I felt Balam’s growl rather than heard it; it rumbled up from deep inside him. Jesse, of course, didn’t notice a thing.

I straightened and stepped away as quickly as possible, but it was too late.

“Maya, who is this?” Balam’s voice was a deceptive purr.

“Um... this is Jesse, a—” I paused, trying to come up with the right word while avoiding the obvious ones like “cheating bastard” or “asshole.”

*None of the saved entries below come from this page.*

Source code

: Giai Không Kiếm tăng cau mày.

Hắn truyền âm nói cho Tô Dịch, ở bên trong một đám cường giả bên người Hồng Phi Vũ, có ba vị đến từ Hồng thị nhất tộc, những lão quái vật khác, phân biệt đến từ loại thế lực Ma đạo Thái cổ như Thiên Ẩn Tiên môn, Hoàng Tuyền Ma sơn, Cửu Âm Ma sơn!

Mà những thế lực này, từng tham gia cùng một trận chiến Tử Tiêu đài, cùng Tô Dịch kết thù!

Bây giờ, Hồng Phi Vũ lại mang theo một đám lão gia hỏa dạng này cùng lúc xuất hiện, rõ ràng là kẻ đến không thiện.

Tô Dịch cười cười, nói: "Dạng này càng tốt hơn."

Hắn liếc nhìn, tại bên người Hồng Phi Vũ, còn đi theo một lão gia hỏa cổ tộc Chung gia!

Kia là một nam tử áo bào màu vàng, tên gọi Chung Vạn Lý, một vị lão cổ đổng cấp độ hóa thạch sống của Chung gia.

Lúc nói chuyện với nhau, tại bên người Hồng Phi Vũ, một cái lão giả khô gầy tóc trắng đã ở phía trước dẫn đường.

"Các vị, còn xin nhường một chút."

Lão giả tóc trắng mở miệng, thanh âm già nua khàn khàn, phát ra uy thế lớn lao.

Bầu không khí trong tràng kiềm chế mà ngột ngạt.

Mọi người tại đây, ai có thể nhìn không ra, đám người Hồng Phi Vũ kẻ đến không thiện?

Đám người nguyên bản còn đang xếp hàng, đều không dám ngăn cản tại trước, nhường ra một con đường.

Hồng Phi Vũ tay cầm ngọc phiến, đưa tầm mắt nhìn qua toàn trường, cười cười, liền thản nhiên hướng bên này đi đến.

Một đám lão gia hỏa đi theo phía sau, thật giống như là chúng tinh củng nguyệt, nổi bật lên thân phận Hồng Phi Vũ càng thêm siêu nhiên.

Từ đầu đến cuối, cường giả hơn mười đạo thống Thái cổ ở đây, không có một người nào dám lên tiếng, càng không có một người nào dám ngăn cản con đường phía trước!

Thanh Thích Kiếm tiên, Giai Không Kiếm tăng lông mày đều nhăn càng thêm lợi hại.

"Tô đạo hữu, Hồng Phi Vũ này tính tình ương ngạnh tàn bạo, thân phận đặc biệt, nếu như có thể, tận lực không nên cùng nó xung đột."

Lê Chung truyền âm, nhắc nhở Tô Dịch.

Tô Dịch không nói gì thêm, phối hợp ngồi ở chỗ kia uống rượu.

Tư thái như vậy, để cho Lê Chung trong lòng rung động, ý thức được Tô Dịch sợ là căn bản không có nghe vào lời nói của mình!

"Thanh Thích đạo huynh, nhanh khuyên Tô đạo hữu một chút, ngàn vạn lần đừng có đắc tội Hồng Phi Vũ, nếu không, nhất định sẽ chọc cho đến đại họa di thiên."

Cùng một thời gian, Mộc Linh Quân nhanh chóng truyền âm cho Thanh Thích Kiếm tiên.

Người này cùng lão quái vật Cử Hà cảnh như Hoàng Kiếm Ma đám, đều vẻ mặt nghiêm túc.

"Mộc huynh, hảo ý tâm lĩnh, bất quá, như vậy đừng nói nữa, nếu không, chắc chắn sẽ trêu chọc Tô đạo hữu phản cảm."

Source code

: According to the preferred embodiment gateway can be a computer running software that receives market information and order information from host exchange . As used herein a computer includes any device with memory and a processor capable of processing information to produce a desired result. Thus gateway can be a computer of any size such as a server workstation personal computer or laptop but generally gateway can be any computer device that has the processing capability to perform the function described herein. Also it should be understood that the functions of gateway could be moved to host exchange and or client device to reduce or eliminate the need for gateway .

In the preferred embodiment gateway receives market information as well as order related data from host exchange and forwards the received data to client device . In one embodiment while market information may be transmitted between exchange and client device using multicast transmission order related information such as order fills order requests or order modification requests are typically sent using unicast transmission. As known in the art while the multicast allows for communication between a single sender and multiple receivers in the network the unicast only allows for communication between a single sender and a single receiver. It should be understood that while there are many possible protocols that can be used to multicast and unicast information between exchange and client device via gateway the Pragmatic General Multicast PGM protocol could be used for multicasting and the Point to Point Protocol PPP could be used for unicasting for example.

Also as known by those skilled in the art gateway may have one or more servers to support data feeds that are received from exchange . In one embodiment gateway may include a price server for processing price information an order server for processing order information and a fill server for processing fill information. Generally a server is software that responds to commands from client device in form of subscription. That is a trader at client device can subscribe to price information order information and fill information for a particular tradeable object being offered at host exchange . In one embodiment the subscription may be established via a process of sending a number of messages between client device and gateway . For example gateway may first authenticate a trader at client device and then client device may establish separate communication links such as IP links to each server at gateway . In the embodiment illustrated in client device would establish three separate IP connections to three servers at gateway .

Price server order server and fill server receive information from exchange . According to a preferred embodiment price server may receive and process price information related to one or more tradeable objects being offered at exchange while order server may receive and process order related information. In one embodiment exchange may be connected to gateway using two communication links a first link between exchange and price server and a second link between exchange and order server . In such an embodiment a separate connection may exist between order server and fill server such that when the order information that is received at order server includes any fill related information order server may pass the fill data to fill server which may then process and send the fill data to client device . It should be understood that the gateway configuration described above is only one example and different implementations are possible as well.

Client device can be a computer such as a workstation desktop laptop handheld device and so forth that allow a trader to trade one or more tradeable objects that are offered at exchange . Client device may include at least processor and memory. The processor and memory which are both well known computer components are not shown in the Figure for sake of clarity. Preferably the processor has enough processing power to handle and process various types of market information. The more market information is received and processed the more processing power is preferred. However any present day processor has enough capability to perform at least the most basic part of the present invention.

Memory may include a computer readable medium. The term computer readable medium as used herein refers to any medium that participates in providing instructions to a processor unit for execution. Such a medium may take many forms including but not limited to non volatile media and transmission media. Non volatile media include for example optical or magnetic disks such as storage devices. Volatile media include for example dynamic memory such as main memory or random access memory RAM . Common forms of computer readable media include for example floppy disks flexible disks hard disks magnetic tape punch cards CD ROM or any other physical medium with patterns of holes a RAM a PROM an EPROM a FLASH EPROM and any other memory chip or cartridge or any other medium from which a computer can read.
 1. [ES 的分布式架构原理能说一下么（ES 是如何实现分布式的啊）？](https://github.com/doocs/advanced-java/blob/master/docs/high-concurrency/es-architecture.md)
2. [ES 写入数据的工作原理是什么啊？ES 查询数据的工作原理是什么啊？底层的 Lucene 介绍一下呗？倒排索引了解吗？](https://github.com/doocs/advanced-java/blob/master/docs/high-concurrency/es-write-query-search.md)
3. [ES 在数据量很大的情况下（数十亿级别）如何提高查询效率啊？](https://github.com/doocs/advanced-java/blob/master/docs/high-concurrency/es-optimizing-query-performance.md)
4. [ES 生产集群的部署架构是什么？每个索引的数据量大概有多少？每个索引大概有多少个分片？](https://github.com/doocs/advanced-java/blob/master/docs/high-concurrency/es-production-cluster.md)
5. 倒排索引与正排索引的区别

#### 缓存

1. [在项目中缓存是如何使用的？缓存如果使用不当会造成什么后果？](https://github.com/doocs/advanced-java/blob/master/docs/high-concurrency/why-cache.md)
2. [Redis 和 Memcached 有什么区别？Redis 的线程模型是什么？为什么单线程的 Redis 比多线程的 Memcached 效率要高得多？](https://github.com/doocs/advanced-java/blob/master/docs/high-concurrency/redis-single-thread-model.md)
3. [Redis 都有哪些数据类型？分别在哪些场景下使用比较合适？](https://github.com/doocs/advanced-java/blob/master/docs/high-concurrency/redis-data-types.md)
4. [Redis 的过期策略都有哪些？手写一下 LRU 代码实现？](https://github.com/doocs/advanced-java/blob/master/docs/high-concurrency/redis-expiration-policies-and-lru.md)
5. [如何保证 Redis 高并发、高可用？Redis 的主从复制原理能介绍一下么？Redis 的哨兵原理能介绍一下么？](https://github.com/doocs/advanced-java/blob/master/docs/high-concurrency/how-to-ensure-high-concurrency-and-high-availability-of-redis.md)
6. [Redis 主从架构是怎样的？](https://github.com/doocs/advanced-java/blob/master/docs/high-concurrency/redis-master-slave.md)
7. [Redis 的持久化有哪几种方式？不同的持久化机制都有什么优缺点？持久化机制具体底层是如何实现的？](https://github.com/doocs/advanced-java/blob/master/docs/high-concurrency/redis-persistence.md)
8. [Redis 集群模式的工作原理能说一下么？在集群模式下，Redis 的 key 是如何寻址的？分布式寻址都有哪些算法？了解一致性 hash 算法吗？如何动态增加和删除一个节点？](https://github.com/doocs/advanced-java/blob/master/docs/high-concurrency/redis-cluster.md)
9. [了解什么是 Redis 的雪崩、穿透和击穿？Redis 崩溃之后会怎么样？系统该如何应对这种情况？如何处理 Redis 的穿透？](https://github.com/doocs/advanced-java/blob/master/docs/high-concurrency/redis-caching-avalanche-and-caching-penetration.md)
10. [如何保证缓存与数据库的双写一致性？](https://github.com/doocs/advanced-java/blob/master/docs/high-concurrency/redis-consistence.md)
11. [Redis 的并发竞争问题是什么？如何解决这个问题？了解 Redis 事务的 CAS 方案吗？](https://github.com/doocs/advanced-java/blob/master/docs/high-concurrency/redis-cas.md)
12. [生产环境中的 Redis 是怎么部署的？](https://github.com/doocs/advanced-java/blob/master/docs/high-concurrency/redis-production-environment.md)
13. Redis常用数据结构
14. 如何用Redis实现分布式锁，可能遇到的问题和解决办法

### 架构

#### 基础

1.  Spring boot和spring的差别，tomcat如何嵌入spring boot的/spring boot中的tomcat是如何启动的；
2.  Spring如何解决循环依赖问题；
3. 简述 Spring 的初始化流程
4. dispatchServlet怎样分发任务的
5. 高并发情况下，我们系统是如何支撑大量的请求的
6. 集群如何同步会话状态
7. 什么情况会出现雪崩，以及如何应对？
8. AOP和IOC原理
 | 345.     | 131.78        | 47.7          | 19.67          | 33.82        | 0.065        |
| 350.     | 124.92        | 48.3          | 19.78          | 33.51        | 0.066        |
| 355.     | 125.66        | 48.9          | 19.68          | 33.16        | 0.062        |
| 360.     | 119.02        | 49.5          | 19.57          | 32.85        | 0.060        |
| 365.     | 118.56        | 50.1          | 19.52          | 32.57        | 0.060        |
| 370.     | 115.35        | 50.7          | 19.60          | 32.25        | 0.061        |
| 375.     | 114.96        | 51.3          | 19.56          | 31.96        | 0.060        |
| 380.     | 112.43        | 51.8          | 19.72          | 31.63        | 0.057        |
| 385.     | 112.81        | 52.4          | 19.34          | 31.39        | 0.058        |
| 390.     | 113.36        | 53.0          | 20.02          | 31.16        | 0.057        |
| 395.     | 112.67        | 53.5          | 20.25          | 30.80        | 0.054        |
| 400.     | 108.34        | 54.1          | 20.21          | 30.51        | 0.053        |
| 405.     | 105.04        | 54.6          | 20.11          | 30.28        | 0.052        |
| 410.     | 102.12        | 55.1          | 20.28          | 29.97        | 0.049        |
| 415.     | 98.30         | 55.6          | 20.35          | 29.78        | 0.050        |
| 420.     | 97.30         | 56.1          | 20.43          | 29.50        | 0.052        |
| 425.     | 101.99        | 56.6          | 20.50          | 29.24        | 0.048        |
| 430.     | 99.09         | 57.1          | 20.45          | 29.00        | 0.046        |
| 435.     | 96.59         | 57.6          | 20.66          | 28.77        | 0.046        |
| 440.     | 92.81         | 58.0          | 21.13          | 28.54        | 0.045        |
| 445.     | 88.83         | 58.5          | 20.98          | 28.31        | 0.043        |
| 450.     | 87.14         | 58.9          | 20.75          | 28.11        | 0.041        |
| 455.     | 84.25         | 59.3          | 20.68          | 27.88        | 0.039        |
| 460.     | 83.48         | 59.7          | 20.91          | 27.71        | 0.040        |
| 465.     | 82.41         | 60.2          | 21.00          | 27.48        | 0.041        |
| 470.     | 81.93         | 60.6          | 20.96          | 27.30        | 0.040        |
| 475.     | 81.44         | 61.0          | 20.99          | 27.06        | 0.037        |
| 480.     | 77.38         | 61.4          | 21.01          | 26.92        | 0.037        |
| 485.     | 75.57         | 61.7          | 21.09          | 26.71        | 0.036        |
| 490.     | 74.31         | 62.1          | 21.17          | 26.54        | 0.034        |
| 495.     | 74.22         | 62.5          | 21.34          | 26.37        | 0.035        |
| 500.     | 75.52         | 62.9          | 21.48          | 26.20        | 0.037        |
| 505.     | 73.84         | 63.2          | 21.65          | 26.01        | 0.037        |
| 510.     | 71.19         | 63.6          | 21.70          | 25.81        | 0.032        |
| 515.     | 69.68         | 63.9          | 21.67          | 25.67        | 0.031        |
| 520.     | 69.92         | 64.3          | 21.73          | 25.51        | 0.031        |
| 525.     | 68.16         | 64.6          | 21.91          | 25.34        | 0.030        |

“Maya, babe, don’t be shy.” Jesse turned to Balam with a cocky grin on his face, totally oblivious to the tension in the air. “Maya and I have a thing.”

“A thing?”

“Sure. You know, we go out.”

“We
did
go out,” I corrected him. “Until you lied to me about being out of town and took some bimbo to breakfast a few blocks from my house.”

“That girl? She’s just the daughter of one of our LPs. She was visiting and I was asked to show her a good time.”

“And I’m sure you did,” I said tightly. “The least you could have done was go someplace that wasn’t in my neighborhood.”

“Aw, babe...” Jesse actually had the audacity—and stupidity—to try to hug me again, but before he could actually get his arms around me, Balam stepped between us and glared down at Jesse.

“Do not touch her.” His words were a guttural growl, liquid rage deep in his throat.

“Whoa, man, back off!” Jesse bristled with anger.

“Maya,” said Balam without taking his eyes off of Jesse, “do you want this man to touch you?”

I shook my head. “Nope. Been there, done that. Got the ‘Hey, I’m cheating on you’ T-shirt.”

Jesse stared at me with a really unbecoming pout, something that may have worked when he was a toddler.

“Jeez, Maya, when did you turn into such a bitch?”

“What did you call her?” Balam didn’t move, but his entire body seemed to expand somehow, his entire posture radiating alpha male intimidation. It was enough to make Jesse backpedal into the aisle and me smile inwardly with glee.

“Sorry,” he muttered, clutching the shopping basket to his chest.

“Maya, do you accept his apology?”

I shrugged. “Sure, why not? Have a nice life, Jesse. And maybe be a little more careful when you’re cheating on someone. Or better yet, try not cheating at all.”

“Yeah, whatever.” With that distinctly high school blow-off, Jesse practically scurried towards the checkout line without a backwards glance.

I shook my head. “I can’t believe I ever dated that jerk.”

I felt the tension in Balam’s body dissipate, his aura returning to normal size. “We all have made mistakes in our love life.”

I snorted inelegantly. “That’s for sure. And at least mine never tried to kill me.”